Factors for slow coral growth in the central Red Sea

N. E. Cantin et al. (“Ocean warming slows coral growth in the central Red Sea,” Reports, 16 July 2010, p. 322) claim to have shown that “steadily rising SSTs [sea surface temperatures], not ocean acidification,” have decreased calcification rates in the reef-building coral, Diploastrea heliopora, in the central Red Sea. This may be true, but Cantin et al. have not provided adequate evidence to support the claim that ocean acidification has played no role in the observed decrease in coral calcification. There is ample evidence that many coral species are very sensitive to changes in ocean chemistry (1), and Cantin et al. have provided no evidence that Diploastrea heliopora is not similarly sensitive. Were it not for anthropogenic CO2 in the ocean, aragonite saturation levels would have been higher, which would likely lead to higher coral calcifications rates (1, 2). Thus, the results of Cantin et al. do not show that Red Sea corals are not sensitive to ocean acidification nor do they give us any cause to believe that these corals have not been and will not be adversely affected by ocean acidification.

Dissolved inorganic carbon and alkalinity exhibit variability on many time scales: daily, seasonal, and interannual (1, 2).
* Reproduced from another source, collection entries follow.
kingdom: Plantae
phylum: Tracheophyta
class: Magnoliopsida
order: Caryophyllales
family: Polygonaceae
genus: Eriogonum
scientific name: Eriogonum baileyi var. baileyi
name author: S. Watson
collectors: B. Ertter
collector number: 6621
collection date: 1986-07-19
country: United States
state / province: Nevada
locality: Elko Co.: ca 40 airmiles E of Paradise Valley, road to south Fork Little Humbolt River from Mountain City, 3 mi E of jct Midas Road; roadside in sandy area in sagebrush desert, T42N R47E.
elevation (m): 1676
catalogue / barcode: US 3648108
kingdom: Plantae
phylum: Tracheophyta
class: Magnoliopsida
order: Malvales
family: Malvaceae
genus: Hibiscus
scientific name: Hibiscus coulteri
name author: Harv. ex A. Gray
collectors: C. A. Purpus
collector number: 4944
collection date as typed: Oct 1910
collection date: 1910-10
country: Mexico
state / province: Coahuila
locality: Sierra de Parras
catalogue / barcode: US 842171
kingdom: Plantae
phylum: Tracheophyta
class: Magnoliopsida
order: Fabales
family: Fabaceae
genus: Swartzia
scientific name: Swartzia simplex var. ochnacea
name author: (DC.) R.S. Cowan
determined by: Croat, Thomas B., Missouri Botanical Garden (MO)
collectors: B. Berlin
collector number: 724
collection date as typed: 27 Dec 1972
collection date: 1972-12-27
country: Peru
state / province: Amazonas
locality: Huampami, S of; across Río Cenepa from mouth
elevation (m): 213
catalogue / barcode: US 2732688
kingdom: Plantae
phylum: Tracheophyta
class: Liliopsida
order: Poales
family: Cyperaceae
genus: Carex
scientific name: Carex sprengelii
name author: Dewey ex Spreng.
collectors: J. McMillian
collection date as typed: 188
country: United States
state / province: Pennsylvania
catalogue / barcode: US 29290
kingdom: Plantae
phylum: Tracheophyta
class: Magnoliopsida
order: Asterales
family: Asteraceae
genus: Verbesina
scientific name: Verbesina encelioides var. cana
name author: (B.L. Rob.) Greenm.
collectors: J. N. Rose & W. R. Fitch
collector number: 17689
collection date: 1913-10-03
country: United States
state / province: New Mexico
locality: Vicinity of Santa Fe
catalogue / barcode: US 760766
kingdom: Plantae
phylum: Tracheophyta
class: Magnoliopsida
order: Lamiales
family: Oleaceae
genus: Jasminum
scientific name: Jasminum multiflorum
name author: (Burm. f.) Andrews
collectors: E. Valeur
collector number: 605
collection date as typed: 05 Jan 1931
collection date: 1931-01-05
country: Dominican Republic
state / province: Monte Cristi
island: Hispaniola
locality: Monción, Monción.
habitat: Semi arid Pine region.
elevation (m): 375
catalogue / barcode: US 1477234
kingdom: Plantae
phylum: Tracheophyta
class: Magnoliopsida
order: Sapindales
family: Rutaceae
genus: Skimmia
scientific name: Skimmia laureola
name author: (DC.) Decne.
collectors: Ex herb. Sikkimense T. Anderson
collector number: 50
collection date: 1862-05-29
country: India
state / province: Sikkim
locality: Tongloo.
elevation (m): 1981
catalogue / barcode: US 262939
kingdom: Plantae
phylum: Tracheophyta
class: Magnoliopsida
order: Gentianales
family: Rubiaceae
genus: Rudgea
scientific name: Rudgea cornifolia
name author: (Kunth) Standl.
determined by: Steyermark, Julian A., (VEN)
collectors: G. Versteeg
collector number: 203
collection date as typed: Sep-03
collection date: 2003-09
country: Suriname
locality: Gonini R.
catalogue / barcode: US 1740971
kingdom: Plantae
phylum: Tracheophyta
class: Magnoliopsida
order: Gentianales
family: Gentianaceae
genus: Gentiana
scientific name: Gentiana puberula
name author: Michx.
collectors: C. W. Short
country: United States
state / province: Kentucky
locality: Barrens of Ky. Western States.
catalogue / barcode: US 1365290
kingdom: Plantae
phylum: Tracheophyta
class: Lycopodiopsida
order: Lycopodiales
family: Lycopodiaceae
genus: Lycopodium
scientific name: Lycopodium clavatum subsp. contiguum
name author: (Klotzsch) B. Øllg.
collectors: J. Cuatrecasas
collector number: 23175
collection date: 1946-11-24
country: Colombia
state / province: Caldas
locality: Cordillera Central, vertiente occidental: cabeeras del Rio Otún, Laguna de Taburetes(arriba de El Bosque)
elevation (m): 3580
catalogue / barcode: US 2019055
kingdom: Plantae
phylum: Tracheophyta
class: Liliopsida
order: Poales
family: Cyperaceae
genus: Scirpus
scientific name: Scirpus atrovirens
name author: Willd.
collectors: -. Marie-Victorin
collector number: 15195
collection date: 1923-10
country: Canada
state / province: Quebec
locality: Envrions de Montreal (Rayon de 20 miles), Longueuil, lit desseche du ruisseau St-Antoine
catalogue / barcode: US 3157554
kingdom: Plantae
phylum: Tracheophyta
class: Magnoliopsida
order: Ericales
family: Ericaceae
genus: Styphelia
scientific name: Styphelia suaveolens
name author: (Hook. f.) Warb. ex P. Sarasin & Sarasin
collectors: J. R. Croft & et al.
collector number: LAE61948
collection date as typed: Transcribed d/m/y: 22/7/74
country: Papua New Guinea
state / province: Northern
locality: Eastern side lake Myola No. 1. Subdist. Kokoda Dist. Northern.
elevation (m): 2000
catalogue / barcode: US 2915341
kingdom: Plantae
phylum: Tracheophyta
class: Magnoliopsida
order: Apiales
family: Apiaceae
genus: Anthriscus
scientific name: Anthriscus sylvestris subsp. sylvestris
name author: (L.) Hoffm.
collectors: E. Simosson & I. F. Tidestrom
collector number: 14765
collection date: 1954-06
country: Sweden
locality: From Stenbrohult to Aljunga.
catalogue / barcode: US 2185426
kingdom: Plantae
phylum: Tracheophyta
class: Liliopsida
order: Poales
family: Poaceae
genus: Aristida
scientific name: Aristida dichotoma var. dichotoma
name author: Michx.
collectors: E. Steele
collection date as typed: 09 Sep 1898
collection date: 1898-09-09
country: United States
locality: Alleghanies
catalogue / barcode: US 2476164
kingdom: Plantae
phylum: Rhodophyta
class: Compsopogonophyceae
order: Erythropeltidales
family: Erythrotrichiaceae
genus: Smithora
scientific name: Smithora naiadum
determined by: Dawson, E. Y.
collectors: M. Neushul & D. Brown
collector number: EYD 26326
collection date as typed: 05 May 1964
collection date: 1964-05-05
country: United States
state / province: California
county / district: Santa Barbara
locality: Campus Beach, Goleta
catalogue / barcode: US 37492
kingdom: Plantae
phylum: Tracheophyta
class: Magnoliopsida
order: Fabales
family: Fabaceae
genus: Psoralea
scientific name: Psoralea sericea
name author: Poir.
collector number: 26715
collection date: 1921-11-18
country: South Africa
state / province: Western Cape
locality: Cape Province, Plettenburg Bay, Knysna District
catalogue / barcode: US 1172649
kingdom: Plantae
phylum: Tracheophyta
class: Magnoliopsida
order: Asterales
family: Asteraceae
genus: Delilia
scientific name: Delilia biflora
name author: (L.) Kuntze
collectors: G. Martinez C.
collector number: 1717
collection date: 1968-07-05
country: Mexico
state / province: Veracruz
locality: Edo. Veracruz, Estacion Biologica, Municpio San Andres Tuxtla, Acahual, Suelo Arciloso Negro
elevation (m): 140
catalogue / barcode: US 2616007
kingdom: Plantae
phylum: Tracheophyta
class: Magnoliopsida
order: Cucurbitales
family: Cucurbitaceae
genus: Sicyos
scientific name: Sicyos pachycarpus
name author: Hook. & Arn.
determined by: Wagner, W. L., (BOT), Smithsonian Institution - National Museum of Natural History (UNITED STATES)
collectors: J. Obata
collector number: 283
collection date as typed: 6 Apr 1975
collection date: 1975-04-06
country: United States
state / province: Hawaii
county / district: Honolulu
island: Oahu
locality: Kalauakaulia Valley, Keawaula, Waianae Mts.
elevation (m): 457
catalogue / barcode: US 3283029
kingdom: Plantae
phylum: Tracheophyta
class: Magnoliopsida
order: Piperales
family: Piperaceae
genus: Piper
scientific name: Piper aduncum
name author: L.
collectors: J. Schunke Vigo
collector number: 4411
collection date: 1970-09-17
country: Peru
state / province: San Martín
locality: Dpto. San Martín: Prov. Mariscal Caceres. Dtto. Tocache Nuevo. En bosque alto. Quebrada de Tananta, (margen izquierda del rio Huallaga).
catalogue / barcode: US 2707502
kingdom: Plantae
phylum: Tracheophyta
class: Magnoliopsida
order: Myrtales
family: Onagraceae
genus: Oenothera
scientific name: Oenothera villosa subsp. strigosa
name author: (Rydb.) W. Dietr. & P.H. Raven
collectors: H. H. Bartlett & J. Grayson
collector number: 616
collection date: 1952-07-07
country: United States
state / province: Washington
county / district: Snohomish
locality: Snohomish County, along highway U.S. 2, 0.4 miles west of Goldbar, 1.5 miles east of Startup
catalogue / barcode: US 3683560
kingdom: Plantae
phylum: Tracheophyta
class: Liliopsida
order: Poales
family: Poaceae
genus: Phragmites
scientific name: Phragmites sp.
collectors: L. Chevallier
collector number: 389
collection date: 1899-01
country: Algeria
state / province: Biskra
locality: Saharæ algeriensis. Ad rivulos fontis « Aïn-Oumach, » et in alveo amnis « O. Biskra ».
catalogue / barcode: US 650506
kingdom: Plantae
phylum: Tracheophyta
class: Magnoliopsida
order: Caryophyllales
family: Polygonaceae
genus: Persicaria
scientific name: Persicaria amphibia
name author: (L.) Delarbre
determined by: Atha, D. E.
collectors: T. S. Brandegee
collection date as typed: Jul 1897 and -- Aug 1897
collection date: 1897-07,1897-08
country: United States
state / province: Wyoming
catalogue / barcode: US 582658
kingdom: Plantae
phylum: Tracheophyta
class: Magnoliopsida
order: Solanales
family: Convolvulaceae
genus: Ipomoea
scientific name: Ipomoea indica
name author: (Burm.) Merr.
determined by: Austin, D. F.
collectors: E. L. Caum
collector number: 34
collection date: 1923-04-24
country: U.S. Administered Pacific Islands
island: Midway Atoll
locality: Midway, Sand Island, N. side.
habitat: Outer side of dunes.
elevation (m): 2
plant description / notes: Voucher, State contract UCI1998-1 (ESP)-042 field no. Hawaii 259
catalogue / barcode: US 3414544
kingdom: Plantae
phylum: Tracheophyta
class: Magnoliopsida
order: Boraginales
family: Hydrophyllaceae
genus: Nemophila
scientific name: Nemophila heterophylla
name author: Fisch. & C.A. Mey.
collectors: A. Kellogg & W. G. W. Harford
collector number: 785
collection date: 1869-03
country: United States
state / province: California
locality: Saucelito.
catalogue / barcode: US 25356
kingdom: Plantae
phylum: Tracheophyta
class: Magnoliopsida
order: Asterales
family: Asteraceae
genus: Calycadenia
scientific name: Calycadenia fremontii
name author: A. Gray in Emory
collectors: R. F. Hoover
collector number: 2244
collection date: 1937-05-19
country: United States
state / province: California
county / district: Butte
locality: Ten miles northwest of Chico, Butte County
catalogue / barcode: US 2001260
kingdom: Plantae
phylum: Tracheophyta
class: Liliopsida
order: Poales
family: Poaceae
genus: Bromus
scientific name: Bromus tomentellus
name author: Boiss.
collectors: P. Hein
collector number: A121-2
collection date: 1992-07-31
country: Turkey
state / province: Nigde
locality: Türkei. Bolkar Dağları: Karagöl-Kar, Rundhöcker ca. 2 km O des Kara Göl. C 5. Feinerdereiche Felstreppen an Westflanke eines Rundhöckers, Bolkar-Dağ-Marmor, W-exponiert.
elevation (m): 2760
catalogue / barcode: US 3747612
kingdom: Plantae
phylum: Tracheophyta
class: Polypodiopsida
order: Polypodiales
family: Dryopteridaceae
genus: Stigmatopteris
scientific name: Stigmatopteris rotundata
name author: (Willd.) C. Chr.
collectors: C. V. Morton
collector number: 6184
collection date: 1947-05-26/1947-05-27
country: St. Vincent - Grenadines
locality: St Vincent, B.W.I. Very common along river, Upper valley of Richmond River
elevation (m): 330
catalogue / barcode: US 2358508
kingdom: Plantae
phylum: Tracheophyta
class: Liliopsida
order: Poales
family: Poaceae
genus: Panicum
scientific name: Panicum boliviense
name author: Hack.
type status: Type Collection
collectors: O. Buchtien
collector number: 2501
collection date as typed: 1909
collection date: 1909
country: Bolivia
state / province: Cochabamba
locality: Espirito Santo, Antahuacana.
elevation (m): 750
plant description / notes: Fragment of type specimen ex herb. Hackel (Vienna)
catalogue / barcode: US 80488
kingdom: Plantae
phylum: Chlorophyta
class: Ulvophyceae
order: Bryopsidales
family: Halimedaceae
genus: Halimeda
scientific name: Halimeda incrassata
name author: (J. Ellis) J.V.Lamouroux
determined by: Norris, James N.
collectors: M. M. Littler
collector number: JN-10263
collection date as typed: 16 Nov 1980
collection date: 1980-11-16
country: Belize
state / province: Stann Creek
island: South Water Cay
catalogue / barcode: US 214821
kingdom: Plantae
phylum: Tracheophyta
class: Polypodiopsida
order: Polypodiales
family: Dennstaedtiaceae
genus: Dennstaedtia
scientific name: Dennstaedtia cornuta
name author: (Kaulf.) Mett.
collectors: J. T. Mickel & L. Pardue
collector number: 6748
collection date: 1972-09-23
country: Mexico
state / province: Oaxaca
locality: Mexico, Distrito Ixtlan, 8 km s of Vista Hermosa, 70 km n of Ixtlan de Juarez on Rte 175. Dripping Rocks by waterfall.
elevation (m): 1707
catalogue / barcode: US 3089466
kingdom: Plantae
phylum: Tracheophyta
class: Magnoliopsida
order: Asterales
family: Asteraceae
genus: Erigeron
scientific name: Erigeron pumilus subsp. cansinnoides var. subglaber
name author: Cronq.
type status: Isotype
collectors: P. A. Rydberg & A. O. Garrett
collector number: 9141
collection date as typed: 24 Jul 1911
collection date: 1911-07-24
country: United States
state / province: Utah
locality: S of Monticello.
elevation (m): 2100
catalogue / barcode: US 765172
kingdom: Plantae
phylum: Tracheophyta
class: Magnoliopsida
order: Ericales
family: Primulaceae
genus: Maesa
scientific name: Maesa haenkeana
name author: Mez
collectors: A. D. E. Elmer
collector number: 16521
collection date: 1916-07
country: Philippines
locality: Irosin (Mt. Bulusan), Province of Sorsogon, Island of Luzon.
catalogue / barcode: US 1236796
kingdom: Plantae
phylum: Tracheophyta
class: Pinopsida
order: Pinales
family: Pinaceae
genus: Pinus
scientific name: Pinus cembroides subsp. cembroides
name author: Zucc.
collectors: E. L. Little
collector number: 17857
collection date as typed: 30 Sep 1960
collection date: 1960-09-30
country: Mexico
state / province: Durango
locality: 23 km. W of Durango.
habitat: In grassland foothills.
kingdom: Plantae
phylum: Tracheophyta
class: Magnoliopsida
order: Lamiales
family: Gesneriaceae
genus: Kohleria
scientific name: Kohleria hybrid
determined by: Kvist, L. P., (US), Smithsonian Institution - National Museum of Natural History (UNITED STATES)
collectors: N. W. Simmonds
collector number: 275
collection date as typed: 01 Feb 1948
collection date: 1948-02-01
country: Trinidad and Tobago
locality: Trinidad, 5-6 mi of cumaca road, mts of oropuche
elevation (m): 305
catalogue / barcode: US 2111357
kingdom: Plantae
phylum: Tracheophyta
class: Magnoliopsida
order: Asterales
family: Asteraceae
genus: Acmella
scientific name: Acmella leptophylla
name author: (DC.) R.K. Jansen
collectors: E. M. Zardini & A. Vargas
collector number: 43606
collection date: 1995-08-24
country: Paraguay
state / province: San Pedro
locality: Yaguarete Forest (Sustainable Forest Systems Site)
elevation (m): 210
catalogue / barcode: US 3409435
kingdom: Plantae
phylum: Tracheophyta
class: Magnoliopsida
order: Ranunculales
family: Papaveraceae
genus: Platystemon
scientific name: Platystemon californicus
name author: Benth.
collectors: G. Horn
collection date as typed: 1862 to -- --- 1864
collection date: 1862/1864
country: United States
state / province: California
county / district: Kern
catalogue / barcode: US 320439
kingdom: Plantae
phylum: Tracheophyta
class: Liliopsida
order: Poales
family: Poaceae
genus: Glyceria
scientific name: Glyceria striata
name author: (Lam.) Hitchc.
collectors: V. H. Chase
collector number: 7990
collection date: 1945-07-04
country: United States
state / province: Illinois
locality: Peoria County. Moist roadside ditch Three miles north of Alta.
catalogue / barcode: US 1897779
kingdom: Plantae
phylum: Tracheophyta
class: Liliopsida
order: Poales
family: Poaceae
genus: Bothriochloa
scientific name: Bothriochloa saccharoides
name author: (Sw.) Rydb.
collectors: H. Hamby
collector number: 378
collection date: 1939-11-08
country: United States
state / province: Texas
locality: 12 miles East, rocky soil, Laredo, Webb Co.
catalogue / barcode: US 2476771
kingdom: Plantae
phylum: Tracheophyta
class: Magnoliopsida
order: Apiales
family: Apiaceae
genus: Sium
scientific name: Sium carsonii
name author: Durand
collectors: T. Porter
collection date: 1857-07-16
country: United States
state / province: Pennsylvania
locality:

However, Cantin et al. estimate 3-decade trends in aragonite saturation from measurements made on only three different days. From these disparate observations, they conclude that there was no detectable trend in aragonite saturation in the central Red Sea. They may be right, but these observations are not sufficient to establish stationarity of a multi-decadal aragonite saturation time series under conditions of changing temperature and atmospheric CO2 content. Observations made in different months or years could yield significantly different results.

More importantly, even if aragonite saturation has not changed significantly in the central Red Sea over the past decades, we expect to see significant changes during this century if atmospheric CO2 concentrations continue to rise. Therefore, their results are consistent with the hypothesis that corals in the central Red Sea are threatened by ocean acidification. More experimentation and observations are required to test this hypothesis.

Ken Caldeira, Kenneth Schneider

Department of Global Ecology, Carnegie Institution, 260 Panama Street, Stanford, CA 94305, USA.

David I. Kline

Coral Reef Ecosystems Laboratory, Global Change Institute, The University of Queensland, St. Lucia, QLD 4072, Australia.


1. J. Kleypas, C. Langdon, in Coral Reefs and Climate Change: Science and Management J. T. Phinney, A. Strong, W. Skrving, J. Kleypas, O. Hoegh-Guldberg, Eds. (AGU, Washington, DC, 2006), vol. 61, pp. 73-110.

2. J. Silverman, B. Lazar, J. Erez, J. Geophys. Res. 112, C05004 (2007).